Теперь он отложил золотое перо, которым что-то старательно выводил на вощёном папирусе, опёрся подбородком на кулак и с завистью уставился своими горящими голубыми глазами на мужчину, стоявшего перед ним. В данный момент он занимался своими делами, поскольку перебирал шнурки на своих украшенных золотой чеканкой доспехах и рассеянно насвистывал – ведя себя довольно необычно, учитывая нахождение в присутствии самого короля.

– Просперо, – произнёс человек за столом, – эти вопросы государственного управления утомляют меня так, как никогда не утомляли все сражения, в которых я участвовал.

– Это часть игры, Конан, – пояснил темноглазый пуатенец. – Ты король – и должен играть свою роль.

– Хотел бы я отправиться с тобой в Немедию, – с завистью обронил Конан. – Кажется, прошла целая вечность с тех пор, как я в последний раз брал лошадь под уздцы, но Публиус убеждает, что дела в городе требуют моего присутствия. Будь он проклят!

Когда я свёрг старую династию, – продолжал говорящий с той непринуждённой фамильярностью, которая существовала только между ним и пуатенцем, – это было довольно легко, хотя в то время казалось очень трудным. Сейчас, оглядываясь назад на тот дикий путь, который я преодолел, все те трудные дни интриг, кровавой резни и невзгод кажутся сном.

Я тогда много не задумывался о будущем, Просперо. Когда король Намедидес1 мёртвым слёг у моих ног, и я сорвал корону с его окровавленной головы и самолично водрузил на себя, то достиг наивысшего предела своих мечтаний. Я готовился к тому, чтобы завоевать корону, а не удерживать её. В старые добрые времена всё, чего я хотел, – это острый меч и прямой путь к своим врагам. Теперь прямых путей нет, и мой меч бесполезен.

Когда я свёрг Намедидеса, то был Освободителем, а теперь люди плюют в мою тень. Они установили статую этого борова в храме Митры, ходят, ноют и причитают перед ней, приветствуя её и обожествляя изображения святого монарха, убитого кровожадным варваром.

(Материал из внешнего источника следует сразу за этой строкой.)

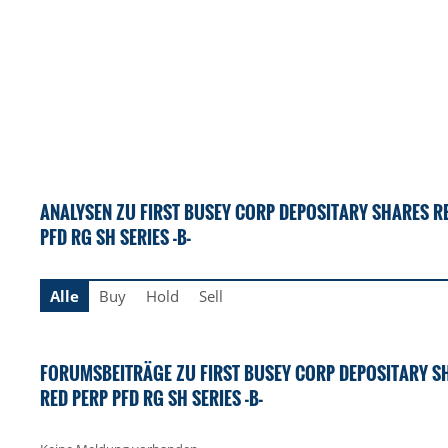
ANALYSEN ZU FIRST BUSEY CORP DEPOSITARY SHARES R
PFD RG SH SERIES -B-
Alle
Buy
Hold
Sell
FORUMSBEITRÄGE ZU FIRST BUSEY CORP DEPOSITARY S
RED PERP PFD RG SH SERIES -B-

Когда я наёмником вёл армии королевства к победе, Аквилония игнорировала то, что я чужестранец, но теперь не может простить меня.

Теперь в храм Митры, чтобы воскурить благовония в память о Намедидесе, приходят люди, которых его палачи искалечили и ослепили, – те, чьи сыновья умерли в его застенках, чьих жён и дочерей насильно затаскивали в его гарем. Забывчивые дурни!

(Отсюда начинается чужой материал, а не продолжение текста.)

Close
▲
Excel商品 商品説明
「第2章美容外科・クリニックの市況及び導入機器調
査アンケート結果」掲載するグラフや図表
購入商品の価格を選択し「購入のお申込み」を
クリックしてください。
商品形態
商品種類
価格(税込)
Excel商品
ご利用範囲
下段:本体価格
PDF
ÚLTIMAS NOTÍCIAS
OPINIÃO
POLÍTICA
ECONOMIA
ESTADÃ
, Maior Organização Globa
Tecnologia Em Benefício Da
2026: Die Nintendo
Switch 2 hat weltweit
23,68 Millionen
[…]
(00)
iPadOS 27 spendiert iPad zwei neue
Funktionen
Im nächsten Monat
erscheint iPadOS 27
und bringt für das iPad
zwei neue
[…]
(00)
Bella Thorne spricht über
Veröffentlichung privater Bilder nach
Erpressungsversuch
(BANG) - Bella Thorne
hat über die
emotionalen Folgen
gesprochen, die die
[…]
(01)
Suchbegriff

– Во многом виноват Ринальдо, – пояснил Просперо, затягивая пояс с мечом ещё на одну петлю. – Он распевает песни, сводящие людей с ума. Вздёрнуть его в шутовском наряде на самой высокой башне в городе! Пусть сочиняет рифмы стервятникам.

Конан мотнул своей львиной гривой. – Нет, Просперо, он для меня недосягаем. Великий поэт могущественнее любого короля. Его песни сильнее моего скипетра, ибо, когда он решил спеть для меня, сердце чуть не вырвалось из моей груди. Я умру и меня позабудут, но песни Ринальдо останутся жить вечно.

– Нет, Просперо, – продолжал король, и в его глазах проскользнула тень мрачного сомнения, – здесь кроется что-то иное, некое подводное течение, о котором мы не подозреваем. Я чувствую это, как в юности чуял тигра, затаившегося в высокой траве. Во всём королевстве неспокойно. Я подобен охотнику, сидящему на корточках у своего костерка в лесу и слышащему тихие шаги во тьме и почти различающего блеск горящих глаз. Если бы я только мог ухватиться за что-нибудь осязаемое, – то, что мог бы разрубить своим мечом! Уверяю, это не случайность, что пикты в последнее время так яростно нападали на границы, а боссонцам пришлось обратиться за помощью, чтобы отразить их атаки. Мне самому следовало отправиться туда вместе с войсками.